Figure 2: Supernovae remnants with background subtracted, convolved and regridded to the same lower resolution of the 160 μm image. The colorbar is the same for each of these four images with dark purple being the lowest and yellow being the highest intensity values in each infrared map.
The final step is to take our measurements and model a modified black body equation to the spectral intensities in each image. The most straightforward way is to take an average of each image and fit them as seen in Figure 3. Depending on decisions we make about the error in our methodology, we arrive between 0.10 and 0.16 of a solar mass of dust in the remnant. Compared to the previous prediciton of ~0.003 solar masses, this is a substantial amount of dust! The second consideration is to fit each pixel in the remnant individually with constraints that we not include pixels that are below a detection limit of 2 sigma. This is the current last bit of the project that is being worked on. After evaluating the final measurements and our associated errors we will be free to submit!
Figure 3: Average intensity in Spitzer 24 μm image and in Herschel 70, 100, and 160 μm images fit by a modified black body spectrum. The error bars here are from the standard deviation in a blank sky region and a 10% calibration error. Using these errors we achieve at least a tenth of a solar mass of dust in the supernova remnant.
The paper for this project is currently in prep.

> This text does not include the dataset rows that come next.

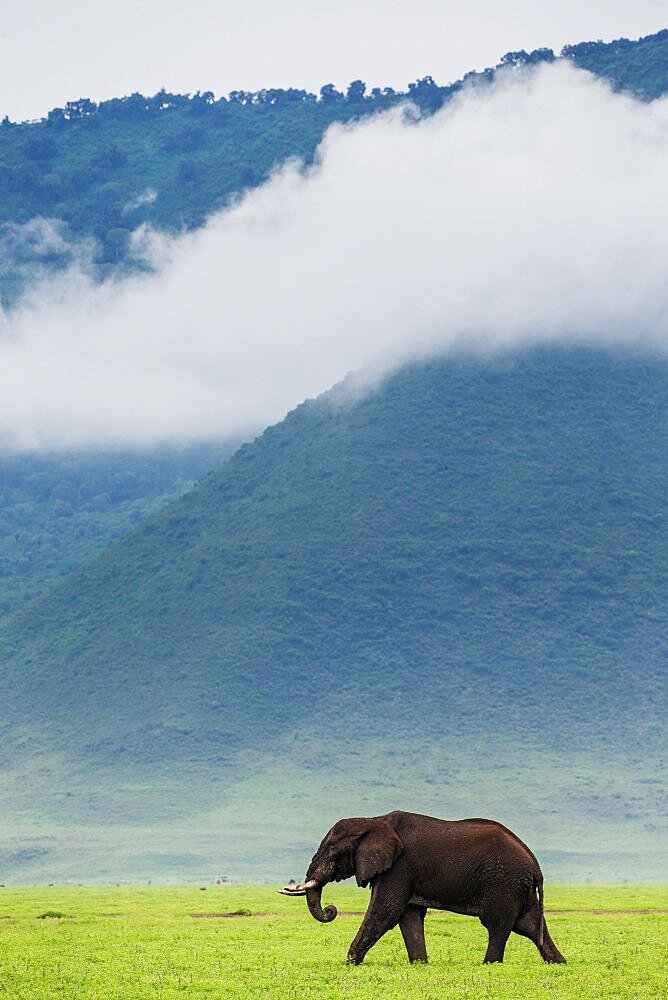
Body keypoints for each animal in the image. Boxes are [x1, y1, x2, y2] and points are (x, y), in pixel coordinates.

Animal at [280, 808, 568, 964]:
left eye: (331, 849)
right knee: (529, 925)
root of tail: (535, 864)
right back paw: (559, 964)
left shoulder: (399, 866)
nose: (331, 910)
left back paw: (488, 965)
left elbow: (386, 912)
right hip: (517, 886)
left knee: (498, 925)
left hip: (503, 882)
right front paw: (420, 964)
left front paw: (350, 964)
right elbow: (408, 917)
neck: (373, 820)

This project is advised by Dr. Karin Sandstrom at the University of California in San Diego. I would like to thank her for years of astonishing amounts of patience, and for teaching me not to name my variable's "chai"or call comments "hashtags" as my trecherous millenial brain is wont to do.
I would also like to acknowledge Armando Armijo for his lessons in programming and for enabling me to prentiously call hashtags: "octothorpes."
Finally, I would like to acknowledge Clayton K. Anderson for his unwavering support and advice on writing algorithms, creating to do lists and for distracting me with quirky machine learning projects.